05.12.2012 – Christiane Reuther
HASSFURT – Die Lebenserwartung der Bevölkerung steigt an und damit auch die Wahrscheinlichkeit von Pflegebedürftigkeit. Irgendwann wird nahezu jede Familie von der Pflegebedürftigkeit eines Angehörigen betroffen sein. Was tun, wenn ein Angehöriger pflegebedürftig wird, in ein Pflegeheim muss und die Rente nicht reicht, um die anfallenden Pflegekosten zu decken?
Da auch die Pflegeversicherung nur einen Teil der Kosten deckt, kann der finanzielle Aufwand für einen Aufenthalt in einem Pflegeheim oft nicht aus eigenen Mitteln gestemmt werden. Dieses Thema stand im Mittelpunkt des Vortrags der Hanns-Seidel-Stiftung (HSS) in Kooperation mit dem BRK mit Rechtsanwalt Steffen Vogel im Mehrgenerationenhaus in Haßfurt.
Dass das Thema auch im Landkreis mehr denn je aktuell ist, zeigt ein überfülltes Bistro im Mehrgenerationenhaus.
Der Referent ist als Rechtsanwalt in einer Kanzlei in Schweinfurt tätig und ist aufgrund seiner Arbeit mit der Problemstellung der Pflegeheimkosten bestens vertraut.

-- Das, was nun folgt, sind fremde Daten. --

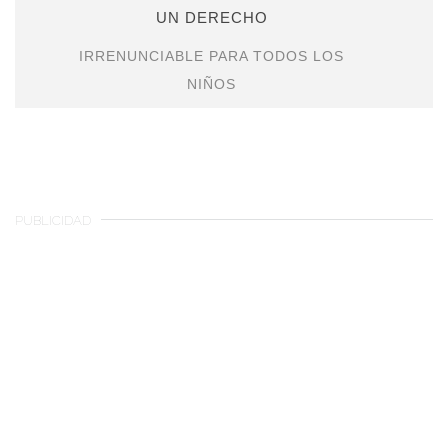
UN DERECHO
IRRENUNCIABLE PARA TODOS LOS
NIÑOS
PUBLICIDAD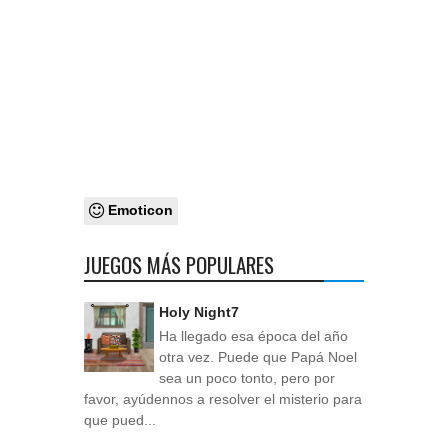
Emoticon
JUEGOS MÁS POPULARES
Holy Night7
Ha llegado esa época del año
otra vez. Puede que Papá Noel
sea un poco tonto, pero por
favor, ayúdennos a resolver el misterio para
que pued...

Steffen Vogel stellte eingangs klar, dass zunächst der Pflegebedürftige selbst für die Kosten einer Heimunterbringung verantwortlich sei. Ein Heimplatz koste heutzutage ca. 3000 Euro pro Monat. Einen Teil davon übernimmt die Pflegekasse, je nach Einstufungen in die individuelle Pflegestufe. Bei Stufe drei werden von der Pflegekasse 1550 Euro monatlich gezahlt. Zur weiteren Finanzierung des Heimplatzes wird die Rente des Pflegebedürftigen in voller Höhe herangezogen. In der Praxis klafft am Ende oft eine monatliche Deckungslücke von 500 bis 800 Euro.
Steffen Vogel stellte klar, dass die Unterhaltspflicht von Kindern gegenüber den pflegebedürftigen Eltern oft überschätzt werde. Im Gegensatz zur Unterhaltsverpflichtung gegenüber Ehepartnern und Kindern sähe die Unterhaltspflicht gegenüber Eltern eher bescheiden aus. Hier komme auch die Vorgabe des Gesetzgebers zum Tragen, dass Kinder durch Unterhaltsleistungen an ihre Eltern in ihrer Lebensführung nicht drastisch eingeschränkt werden dürften. Die Unterhaltszahlungen werden individuell berechnet und richten sich nach den Einkünften und Vermögen der Kinder. Als Einkommen würden jedem Kind mindestens 1500 Euro netto vollständig verbleiben. Vom überschießenden Betrag würde vom Bezirk Unterfranken als Sozialleistungsträger lediglich die Hälfte als Beteiligung eingefordert. Bei Ehepartnern beträgt der Freibetrag immerhin 2700 Euro netto, so Steffen Vogel.
Weiterhin sei es gängige Praxis, dass die ältere Generation ihren Besitz auf Kinder und Enkel übergebe. In diesem Zusammenhang warnte der Jurist eindringlich seine Zuhörer: „Unterschreiben Sie nichts ohne rechtliche Absicherung“. Dazu zähle beispielsweise die Eintragung eines lebenslangen Wohnrechtes. Schon oft habe er als Anwalt erleben müssen, dass sich beide Generationen plötzlich nicht mehr besonders gut verstehen. Da ist es von Vorteil, wenn beispielsweise ein Wohnrecht im Grundbuch eingetragen ist. Zu berücksichtigen sei dabei, dass der Bezirk als Träger der Sozialhilfe Schenkungen innerhalb von zehn Jahren zurückfordern könne. Steffen Vogel stellte weiter klar, dass Enkelkinder gegenüber den Großeltern nicht vom Bezirk zu Unterhaltsleistungen herangezogen werden.
Mit dem Vortrag hat der Jurist die zahlreich erschienenen Bürger für die Thematik sensibilisiert. Wer hinsichtlich einer Pflegebedürftigkeit im Alter schon früh entsprechende Vorkehrungen treffe, sei gut beraten und erspare seinen Angehörigen eventuell viel Ärger und Streit.